祐司ゆうじ、アンタ、佐々江さんて女の子から電話だよ」

 母が受話器を手でおさえて、玄関の電話前で待っていた。僕は佐々江さんとも中学以来会ってなかったので、どうしたんだろうと思った。でも、確か佐々江さんはテンコと仲が良かったことは確かだった。

「もしもし」

 なんでもない風を装って、電話に出る。やあ、どうしたの、なんて軽い調子で。

「大杉くん? どうしてテンコに会ってあげないの?」

 佐々江さんは途中から涙声だった。

「え? じゃあ大杉くんはテンコから手紙をもらうだけで居場所を知らないってこと?」

「そうなんだ。僕は······その、園村に会いに行ったんだよ。······五島列島まで」

「大杉くん、早く教えなくてごめんね! テンコが大杉くんの話ばっかりするから普通に文通してるのかと思って」

「佐々江さんはテンコによく会うってこと?」

「うん。会ってあげてよ。わたしなんかより、大杉くんに一回会うことの方がずっとあの子にはいい薬だわ」

 その後、佐々江さんは落ち着いて、僕たちは待ち合わせする約束をした。僕は、佐々江さんの言うことの意味することを知った。そしてなぜテンコが僕に住所を教えなかったかも――。


 ◇


「テーンコ!」

ゆきちゃん、また来てくれたの!?」

「他にも来たいってヤツはいたんだけどね、今日は特別な人と一緒だから」

「なに、その特別な人って! あーあ、幸ちゃんにも彼氏ができたのか。先越された」

 佐々江が合図して、僕は勇気を持ってその部屋に入った。

「嘘······」

「嘘つきはテンコだろう? いない人に会いに福江まで行ったなんて恥ずかしくて誰にも言えないよ」

 嘘、とテンコはもう一度言った。そしてガラッと様子が変わった。

「幸ちゃんのバカ! 大杉くんに教えちゃうなんてあんまりだよ! せっかくここまで上手く嘘をつけてたのに! 帰って! 帰ってよ······」

 テンコの頭には毛糸の帽子が乗っていた。あの、TVでよく観るヤツだ。

 現実に、鈍器で殴られたような気分がする。まさか僕にいつも手紙をくれてたテンコが、こんなことになってたなんて。

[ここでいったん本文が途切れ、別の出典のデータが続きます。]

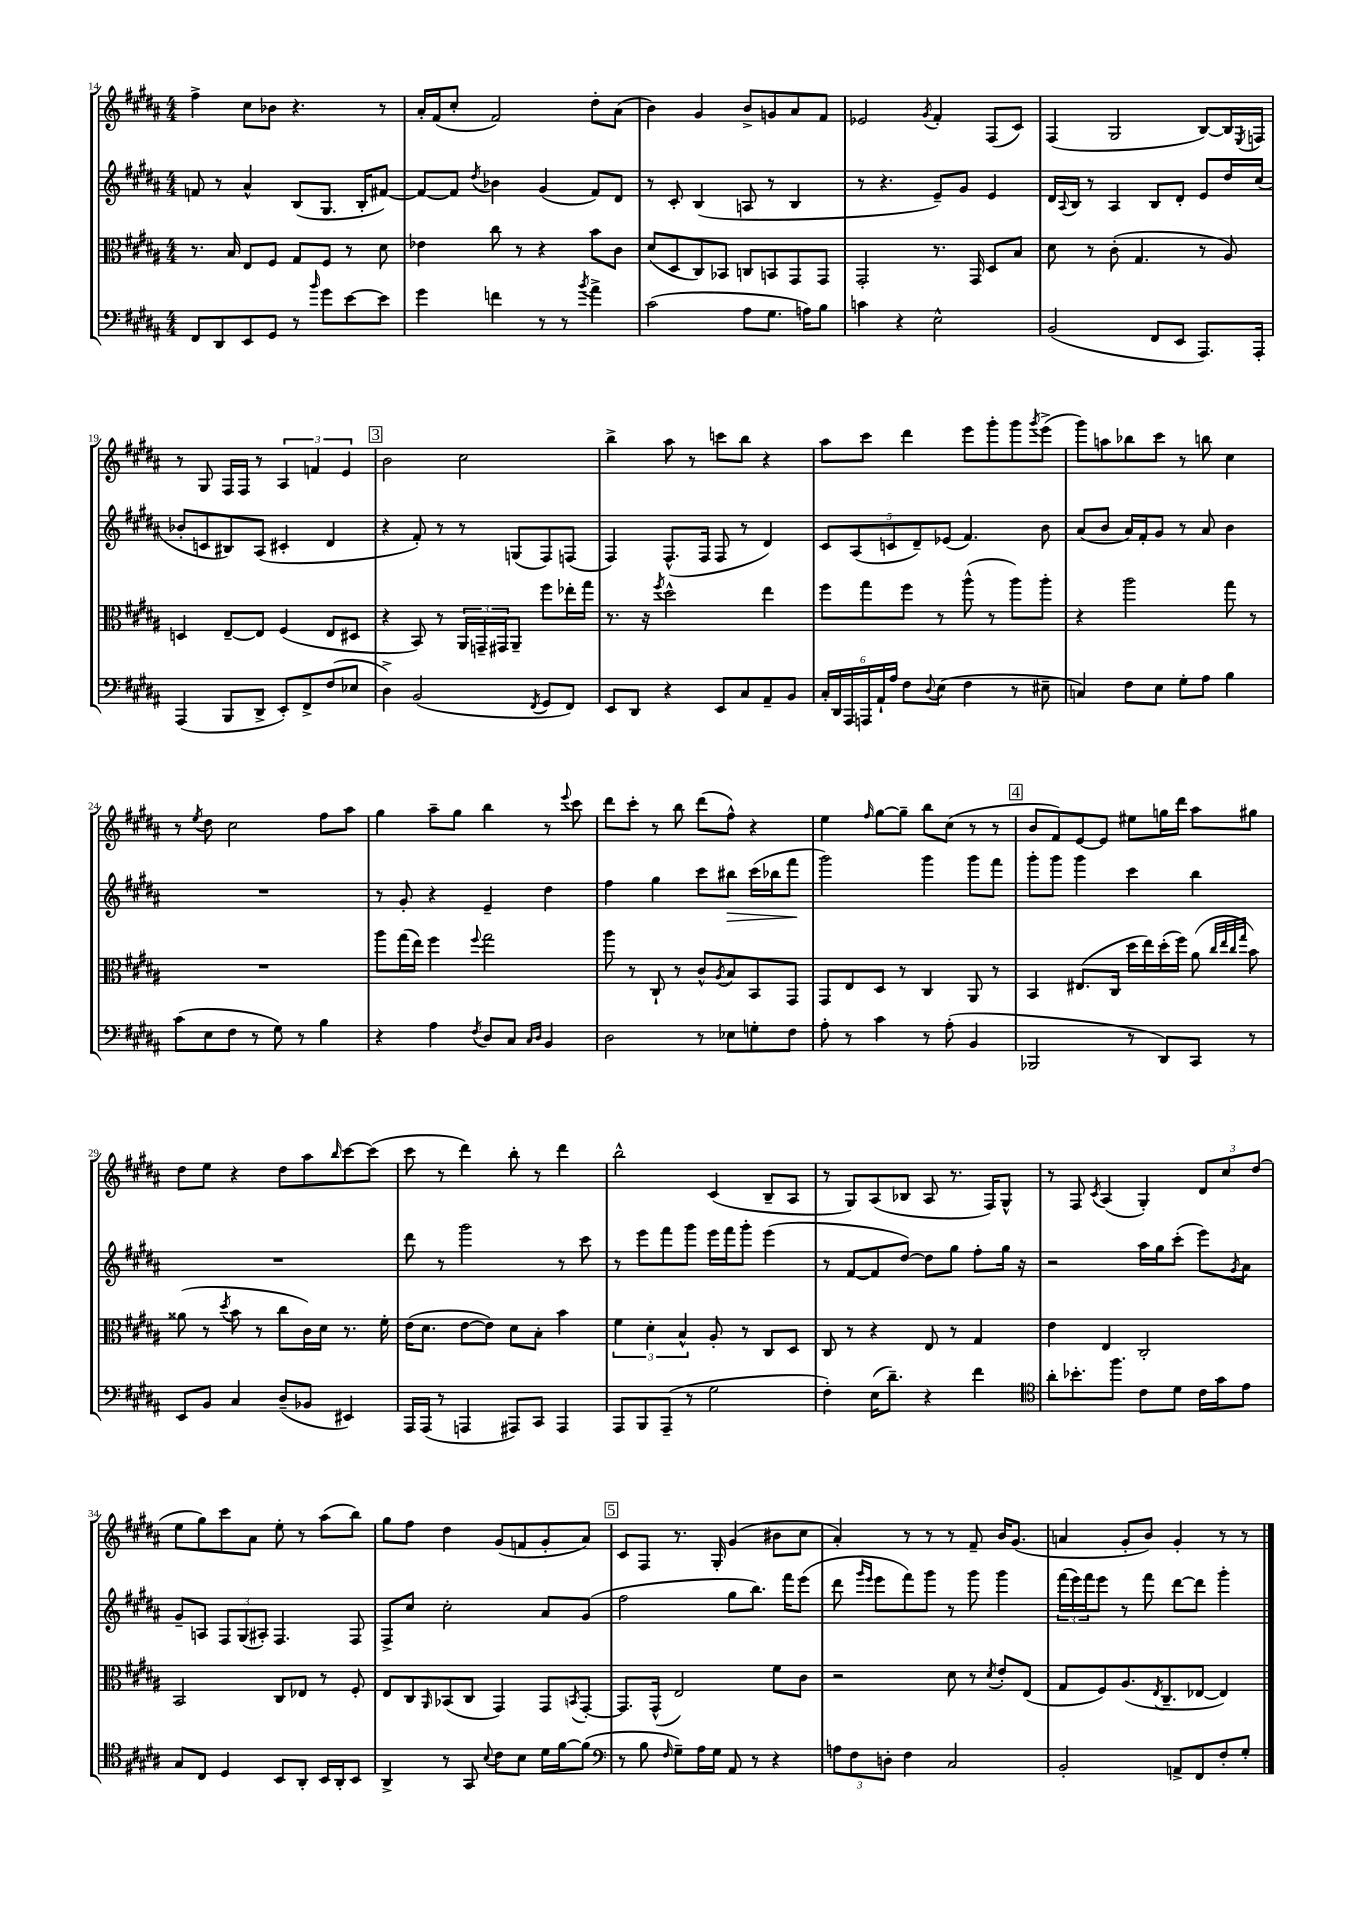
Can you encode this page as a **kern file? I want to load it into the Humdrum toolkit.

**kern	**kern	**kern	**kern
*staff4	*staff3	*staff2	*staff1
*clefF4	*clefC3	*clefG2	*clefG2
*k[f#c#g#d#a#]	*k[f#c#g#d#a#]	*k[f#c#g#d#a#]	*k[f#c#g#d#a#]
*M4/4	*M4/4	*M4/4	*M4/4
8FF#/L	8.r	8f/	4ff#^\
8DD#/	.	8r	.
.	16B/	.	.
8EE/	8E/L	4a#^^/	8cc#\L
8GG#/J	8F#/J	.	8b-\J
8r	8G#/L	(8B/L	4.r
16qqb/	.	.	.
8g#\L	8F#/J	8.G#/J	.
[8e\	8r	.	.
.	.	16B'/LK	.
8e\]J	8d#\	[8f#/J)	8r
=	=	=	=
4g#\	4e-\	8f#/_L	16a#'/LL
.	.	.	(16f#/J
.	.	8f#/]J	8cc#'/J
.	.	8qdd#/	.
4f\	8cc#\	4b-\	2f#/)
.	8r	.	.
8r	4r	(4g#/	.
8r	.	.	.
8qb/	.	.	.
4a#^\	8b\L	8f#/L)	8dd#'\L
.	8c#\J	8d#/J	(8a#\J
=	=	=	=
(2c#\	(8d#/L	8r	4b\)
.	8D#/	8c#'/	.
.	8C#/)	(4B/	4g#/
.	8BB-/J	.	.
8A#\L	8C/L	8A/	8b^/L
8.G#\J	8BB/	8r	8g/
.	8GG#/	4B/	8a#/
16A\LK)	.	.	.
8B\J	8GG#/J	.	8f#/J
=	=	=	=
4c\	2GG#'/	8r	2e-/
.	.	4.r	.
4r	.	.	.
.	.	.	8qg#/
2E^^\	8.r	8e~/L)	4f#'/
.	.	8g#/J	.
.	16GG#/	.	.
.	8D#/L	4e/	(8F#/L
.	8B/J	.	8c#/J)
=	=	=	=
(2BB/	8d#\	16d#/LL	(4F#/
.	.	8qqA#/	.
.	.	16B/JJ	.
.	8r	8r	.
.	(8c#'\	4A#/	2G#/
.	4.G#/	.	.
8FF#/L	.	8B/L	.
8EE/J	.	8d#'/J	.
8.AAA#/L)	8r	8e/L	[8B/L)
.	8A#/)	16dd#/L	16B/]L
.	.	.	8qE/
16AAA#'/Jk	.	(16cc#/JJ	16F/JJ
=	=	=	=
(4AAA#/	4D/	8b-'/L	8r
.	.	8c/	8G#/
8BBB/L	[8E~/L	8B#/)	16F#/LL
.	.	.	16F#/JJ
8DD#^/J	8E/]J	(8A#/J	8r
8EE'/L)	(4F#/	4c#'/	6A#/
8FF#^/	.	.	.
.	.	.	6f/
(8F#/	8E/L	4d#/	.
.	.	.	6e/
8E-/J	8D#/J	.	.
=	=	=	=
4D#^\)	4r	4r	2b\
(2BB/	8BB/)	8f#'/)	.
.	8r	8r	.
.	24AA#/LL	8r	2cc#\
.	24GG~/	.	.
.	24GG#/J	.	.
.	8AA#~/J	(8G/L	.
8qFF#/	.	.	.
8GG#/L	8ff#\L	8F#/)	.
8FF#/J)	16ee-'\L	(8F/J	.
.	16gg#\JJ	.	.
=	=	=	=
8EE/L	8.r	4F#/)	4bb^\
8DD#/J	.	.	.
.	16r	.	.
.	8qff#/	.	.
4r	2dd#^^\	(8.F#^^/L	8aa#\
.	.	.	8r
.	.	16F#/Jk	.
8EE/L	.	8F#/	8ccc\L
8C#/	.	8r	8bb\J
8AA#~/	4ee\	4d#/)	4r
8BB/J	.	.	.
=	=	=	=
24C#'/LL	8ff#\L	10c#/L	8aa#\L
24DD#/	.	.	.
24AAA#/	.	.	.
.	.	(10A#/	.
24AAA/	8gg#\	.	8ccc#\J
24AA#`/	.	.	.
.	.	10c/	.
24A#/JJ	.	.	.
8F#\L	8ff#\J	.	4ddd#\
.	.	10d#~/)	.
8qqD#/	.	.	.
(8E\J	8r	.	.
.	.	(10e-/J	.
4F#\	(8aa#^^\	4.f#/)	8eee\L
.	8r	.	8ggg#'\
8r	8aa#\L)	.	8ggg#\
.	.	.	8qggg#/
8E#~\	8aa#'\J	8b\	(8eee^\J
=	=	=	=
4C/)	4r	(8a#/L	8ggg#\L)
.	.	8b/J	8aa\
8F#\L	2aa#\	16a#/LL)	8bb-\
.	.	16f#'/J	.
8E\J	.	8g#/J	8ccc#\J
8G#'\L	.	8r	8r
8A#\J	.	8a#/	8bb\
4B\	8gg#\	4b\	4cc#\
.	8r	.	.
=	=	=	=
(8c#\L	1r	1r	8r
.	.	.	8qee/
8E\	.	.	8dd#\
8F#\J	.	.	2cc#\
8r	.	.	.
8G#\)	.	.	.
8r	.	.	.
4B\	.	.	8ff#\L
.	.	.	8aa#\J
=	=	=	=
4r	8aa#\L	8r	4gg#\
.	(16gg#\L	8g#'/	.
.	16ee\JJ)	.	.
4A#\	4ff#\	4r	8aa#~\L
.	.	.	8gg#\J
8qF#/	8qqff#/	.	.
8D#/L	2gg#\	4e~/	4bb\
8C#/J	.	.	.
16qqC#/LL	.	.	.
16qqD#/JJ	.	.	.
4BB/	.	4dd#\	8r
.	.	.	8qqeee/
.	.	.	8ccc#\
=	=	=	=
2D#\	8aa#\	4ff#\	8ddd#\L
.	8r	.	8ccc#'\J
.	8C#`/	4gg#\	8r
.	8r	.	8bb\
8r	8c#^^/L	8ccc#\L	(8ddd#\L
.	8qA#/	.	.
8E-\L	8B/	8bb#\J	8ff#^^\J)
8G'\	8BB/	(16ccc#\LL	4r
.	.	16bb-\J	.
8F#\J	8GG#/J	8fff#\J	.
=	=	=	=
8A#'\	8GG#/L	2ggg#\)	4ee\
8r	8E/	.	.
.	.	.	16qqff#/
4c#\	8D#/J	.	[8gg#\L
.	8r	.	8gg#~\]J
8r	4C#/	4ggg#\	8bb\L
(8A#'\	.	.	(8cc#\J
4BB/	8AA#/	8ggg#\L	8r
.	8r	8fff#\J	8r
=	=	=	=
2BBB-/	4BB/	8ggg#'\L	8b/L
.	.	8ggg#\J	8f#/)
.	(8.E#/L	4ggg#\	[8e/
.	.	.	8e/]J
.	16C#/Jk	.	.
8r	16dd#\LL	4ccc#\	8ee#\L
.	16ee\)	.	.
8DD#/L)	(16dd#'\	.	16gg\L
.	16ff#\JJ)	.	16ddd#\JJ
8CC#/J	(8a#\	4bb\	8aa#\L
.	32qqcc#/LLL	.	.
.	32qqee/	.	.
.	32qqcc#/	.	.
.	32qqgg#/JJJ	.	.
8r	8b\)	.	8gg#\J
=	=	=	=
8EE/L	(8a##\	1r	8dd#\L
8BB/J	8r	.	8ee\J
.	8qdd#/	.	.
4C#/	8b\	.	4r
.	8r	.	.
(8D#~/L	8cc#\L	.	8dd#\L
8BB-/J	16c#\L)	.	8aa#\
.	16d#\JJ	.	.
.	.	.	16qqbb/
4EE#/)	8.r	.	[8ccc#\
.	.	.	(8ccc#\]J
.	16f#'\	.	.
=	=	=	=
16AAA#/LL	(16e\LK	8ddd#\	8ccc#\
(16AAA#/JJ	8.d#\J	.	.
8r	.	8r	8r
4AAA/	[8e\L	2ggg#\	4ddd#\)
.	8e\]J)	.	.
8AAA#/L)	8d#\L	.	8bb'\
8CC#/J	8B'\J	.	8r
4AAA#/	4b\	8r	4ddd#\
.	.	8ccc#\	.
=	=	=	=
8AAA#/L	6f#\	8r	2bb^^\
8BBB/	.	8eee\L	.
.	6d#'\	.	.
(8AAA#~/J	.	8fff#\	.
.	6B^^/	.	.
8r	.	8ggg#\J	.
2G#\	8A#'/	16eee\LL	(4c#/
.	.	16fff#\J	.
.	8r	8ggg#'\J	.
.	8C#/L	(4eee\	8B~/L
.	8D#/J	.	8A#/J
=	=	=	=
4F#'\)	8C#/	8r	8r
.	8r	[8f#/L	8G#/L)
(16E\LK	4r	8f#/]	(8A#/
8.d#~\J)	.	.	.
.	.	[8dd#/J)	8B-/J
4r	8E/	8dd#\]L	8A#/
.	8r	8gg#\J	8.r
4f#\	4G#/	8ff#'\L	.
.	.	.	16F#/LK)
.	.	16gg#\Jk	8G#^^/J
.	.	16r	.
=	=	=	=
*clefC4	*	*	*
8a#'\L	4e\	2r	8r
8.b-'\	.	.	8F#/
.	.	.	8qc#/
.	4E/	.	(4A#/
8.ff#\J	.	.	.
8c#\L	2C#'/	16aa#\LL	4G#'/)
.	.	16gg#\J	.
8d#\J	.	(8ccc#'\J	.
16c#\LL	.	8eee\L)	12d#/L
16g#\J	.	.	.
.	.	.	12cc#/
.	.	8qg#/	.
8e\J	.	8a#\J	.
.	.	.	(12dd#/J
=	=	=	=
8G#/L	2BB/	8g#~/L	8ee\L
8C#/J	.	8A/J	8gg#\)
4D#/	.	12F#/L	8ccc#\
.	.	(12G#/	.
.	.	.	8a#\J
.	.	12A#'/J)	.
8BB/L	8C#/L	4.F#/	8ee'\
8AA#'/J	8E-/J	.	8r
16BB/LL	8r	.	(8aa#\L
16AA#'/J	.	.	.
8BB/J	8F#'/	8F#/	8bb\J)
=	=	=	=
4AA#^/	8E/L	8F#^/L	8gg#\L
.	8C#/	8cc#/J	8ff#\J
.	16qqAA#/	.	.
8r	(8BB-/	2cc#'\	4dd#\
8GG#/	8C#/J	.	.
8qqB/	.	.	.
8c#\L	4GG#/)	.	(8g#/L
8B\J	.	.	8f/
16d#\LL	8GG#/L	8a#/L	8g#'/
[16f#\J	.	.	.
.	8qBB/	.	.
(8f#\]J	[8GG#'/J	(8g#/J	8a#/J)
=	=	=	=
*clefF4	*	*	*
8r	8.GG#/]L	2ff#\	8c#/L
8B\	.	.	8F#/J
.	(16GG#^^/Jk	.	.
16qqF#/	.	.	.
8G#~\L)	2E/)	.	8.r
16A#\L	.	.	.
16G#\JJ	.	.	16G#'/
8AA#/	.	8gg#\L	(4g#/
8r	.	8.bb\J)	.
4r	8f#\L	.	8b#\L
.	.	16fff#\LK	.
.	8c#\J	(8eee\J	8cc#\J
=	=	=	=
12A\L	2r	8ddd#\	4a#'/)
12F#\	.	.	.
.	.	16qqggg#/LL	.
.	.	16qqeee/JJ	.
.	.	8eee\L	.
12D'\J	.	.	.
4F#\	.	8fff#\)	8r
.	.	8ggg#\J	8r
2C#/	8d#\	8r	8r
.	8r	8ggg#\	8f#~/
.	8qd#/	.	.
.	8e'/L	4ggg#\	16b/LK
.	.	.	(8.g#/J
.	(8E/J	.	.
=	=	=	=
2BB'/	8G#/L	(24fff#\LL	4a/
.	.	24eee\)	.
.	.	24fff#\J	.
.	8F#/)	8eee\J	.
.	(8.A#/	8r	8g#'/L
.	.	8fff#\	8b/J)
.	8qE/	.	.
.	8.C#~/	.	.
8AA^/L	.	[8ddd#\L	4g#'/
8FF#/	[8E-/J	8ddd#\]J	.
8F#'/	4E-/])	4ggg#'\	8r
8G#'/J	.	.	8r
==	==	==	==
*-	*-	*-	*-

「ごめん、探すのが遅くなって。遠回りなんかしないで、あの、住所を聞かれた日に僕も聞けばよかったんだ」

 テンコはめちゃくちゃに泣いていた。嗚咽を漏らして泣くテンコの声が聞こえて、看護師さんが飛んで来た。

 すぐに面会謝絶になった――。


 ◇


 僕と佐々江さんはヒグラシの鳴く中を、平行に歩いていた。夕方の涼しい風が火照ったアスファルトを冷ましていく。

「ごめんね、上手くいかなかったね。わたしのせいだよ」

「違うよ、僕はテンコの居場所を探してたんだ。佐々江さんのお陰でやっと見つかって······不謹慎かもしれないけどうれしいよ」

「テンコは大杉くんのそういうところが好きなんだな。あーあ、恋っていいなぁ」

「なんだよ、いきなり!」

「だって大杉くんもテンコが好きだから、こんなに一生懸命なんでしょう?」

 僕は口をつぐんだ。

 そんなことはどうでもいいことで、大切なのはせっかく探し当てた彼女にまた会えるのかということだった。

「テンコ、涼しくなったら手術するんだって」

「え?」

「ねぇお願いします。今日みたいなことになるかもしれないけど、また病院に行ってあげてくれないかなぁ? それとも、やっぱり病院なんて抵抗ある? テンコのこと、嫌いになった?」

「佐々江さん、なんのために福江まで行ったと思ってるの? テンコに会うためだよ」

 僕は佐々江さんの長い影を踏まないようにしながら、そう言った。


 ◇


「もう、日曜の朝から新聞なんて昭和じゃないんだからさぁ」

「別にいいでしょう? 日曜くらいしかゆっくり読めないんだからさ」

 もう! と怒りながら彼女は掃除をしている。

 僕は和室の畳の上にうつ伏せに寝転んで新聞を広げていた。子供たちがふざけて、僕の上を飛び越えていく。

 そのうちひとりが転んで泣き出して、彼女は掃除機を止めた。

「パパの上をまたいだ罰よ」

 子供を膝の上に乗せて、彼女は「めっ!」と言った。

 もうひとりが「あっ!」と言うと、書棚の上から古い缶が降ってきた。その中にはびっしり、青いインクで書かれた、古ぼけた手紙が入っていた。

「ねぇ、ママ、『典子』って書いてあるのにどうして『大杉』じゃないの?」

 僕とテンコは顔を見合せた。

 僕はニヤッと笑って言った。

「ママが意地悪だったからだよ」と。